Arbitron's Portable Peoplemeter is also based on code-reading technology-specifically an audio code that can monitor both TV viewing and radio listening. The beauty of the PPM, researchers say, is twofold. First, it's on all the time and doesn't require the constant logging in and out that the current peoplemeter does. And the PPM is mobile-it goes where the user goes and picks up any broadcast signal within earshot of that person all day long. The current peoplemeter is restricted to in-home viewing and excludes all the viewing that occurs in hotels, vacation homes, college-dorm rooms and bars.
But there is a potential drawback: The person using the device has to download data each night by plugging into a docking device.

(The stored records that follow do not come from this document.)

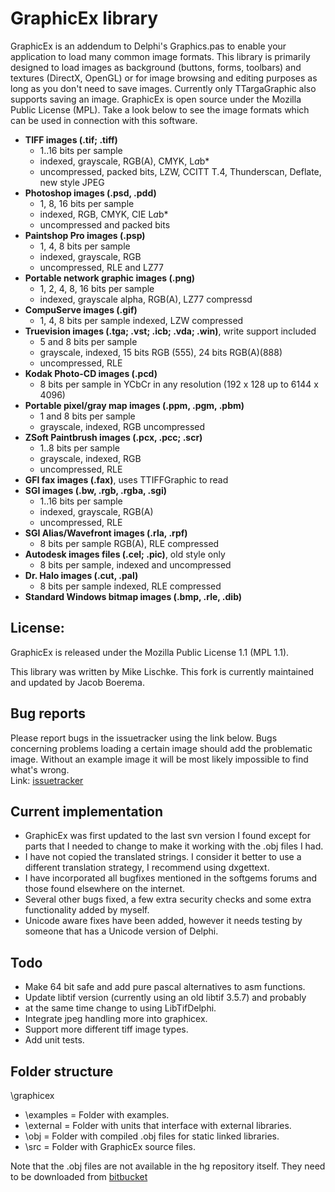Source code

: GraphicEx library
=================

GraphicEx is an addendum to Delphi's Graphics.pas to enable your
application to load many common image formats. This library is
primarily designed to load images as background (buttons, forms,
toolbars) and textures (DirectX, OpenGL) or for image browsing
and editing purposes as long as you don't need to save images.
Currently only TTargaGraphic also supports saving an image.
GraphicEx is open source under the Mozilla Public License (MPL).
Take a look below to see the image formats which can be used in
connection with this software.
 

* **TIFF images (.tif; .tiff)**
    + 1..16 bits per sample
    + indexed, grayscale, RGB(A), CMYK, L*a*b*
    + uncompressed, packed bits, LZW, CCITT T.4, Thunderscan, Deflate, new style JPEG
* **Photoshop images (.psd, .pdd)**
    + 1, 8, 16 bits per sample
    + indexed, RGB, CMYK, CIE L*a*b*
    + uncompressed and packed bits
* **Paintshop Pro images (.psp)**
    + 1, 4, 8 bits per sample
    + indexed, grayscale, RGB
    + uncompressed, RLE and LZ77
* **Portable network graphic images (.png)**
    + 1, 2, 4, 8, 16 bits per sample
    + indexed, grayscale alpha, RGB(A), LZ77 compressd
* **CompuServe images (.gif)**
    + 1, 4, 8 bits per sample indexed, LZW compressed
* **Truevision images (.tga; .vst; .icb; .vda; .win)**, write support included
    + 5 and 8 bits per sample
    + grayscale, indexed, 15 bits RGB (555), 24 bits RGB(A)(888)
    + uncompressed, RLE
* **Kodak Photo-CD images (.pcd)**
    + 8 bits per sample in YCbCr in any resolution (192 x 128 up to 6144 x 4096)
* **Portable pixel/gray map images (.ppm, .pgm, .pbm)**
    + 1 and 8 bits per sample
    + grayscale, indexed, RGB uncompressed
* **ZSoft Paintbrush images (.pcx, .pcc; .scr)**
    + 1..8 bits per sample
    + grayscale, indexed, RGB
    + uncompressed, RLE
* **GFI fax images (.fax)**, uses TTIFFGraphic to read
* **SGI images (.bw, .rgb, .rgba, .sgi)**
    + 1..16 bits per sample
    + indexed, grayscale, RGB(A)
    + uncompressed, RLE
* **SGI Alias/Wavefront images (.rla, .rpf)**
    + 8 bits per sample RGB(A), RLE compressed
* **Autodesk images files (.cel; .pic)**, old style only
    + 8 bits per sample, indexed and uncompressed
* **Dr. Halo images (.cut, .pal)**
    + 8 bits per sample indexed, RLE compressed
* **Standard Windows bitmap images (.bmp, .rle, .dib)**

License:
--------
GraphicEx is released under the Mozilla Public License 1.1 (MPL 1.1).

This library was written by Mike Lischke.
This fork is currently maintained and updated by Jacob Boerema.

Bug reports
-----------
Please report bugs in the issuetracker using the link below. Bugs concerning
problems loading a certain image should add the problematic image.
Without an example image it will be most likely impossible to find
what's wrong.    
Link: [issuetracker](https://bitbucket.org/jacobb/jgb-thirdparty/issues?status=new&status=open)

Current implementation
----------------------
* GraphicEx was first updated to the last svn version I found except for parts
that I needed to change to make it working with the .obj files I had.
* I have not copied the translated strings. I consider it better to use a
different translation strategy, I recommend using dxgettext.
* I have incorporated all bugfixes mentioned in the softgems forums and those
found elsewhere on the internet.
* Several other bugs fixed, a few extra security checks and some extra 
functionality added by myself.
* Unicode aware fixes have been added, however it needs testing by someone
that has a Unicode version of Delphi.

Todo
----
* Make 64 bit safe and add pure pascal alternatives to asm functions.
* Update libtif version (currently using an old libtif 3.5.7) and probably
* at the same time change to using LibTifDelphi.
* Integrate jpeg handling more into graphicex.
* Support more different tiff image types.
* Add unit tests.

Folder structure
----------------
\graphicex    
- \examples = Folder with examples.    
- \external = Folder with units that interface with external libraries.    
- \obj = Folder with compiled .obj files for static linked libraries.    
- \src = Folder with GraphicEx source files.

Note that the .obj files are not available in the hg repository itself.
They need to be downloaded from [bitbucket](https://bitbucket.org/jacobb/jgb-thirdparty/downloads/obj.zip)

The unknown is whether users would have the discipline to do so.
That's one of the questions Arbitron hopes to answer in a test of the device in Philadelphia to start later this year.
Earlier this year, Nielsen and Arbitron signed an agreement that could lead to the two companies forming a joint venture to use the PPM to measure local TV and radio. But that will depend on the results of the test, which Nielsen has agreed to help shape on the TV-ratings side.
While a joint venture is possible, Dimling stresses that it's "all hypothetical" at this point. "We believe the peoplemeter is the standard for measuring television," he says. So, basically, the burden is on other devices, through testing, to demonstrate they do it better.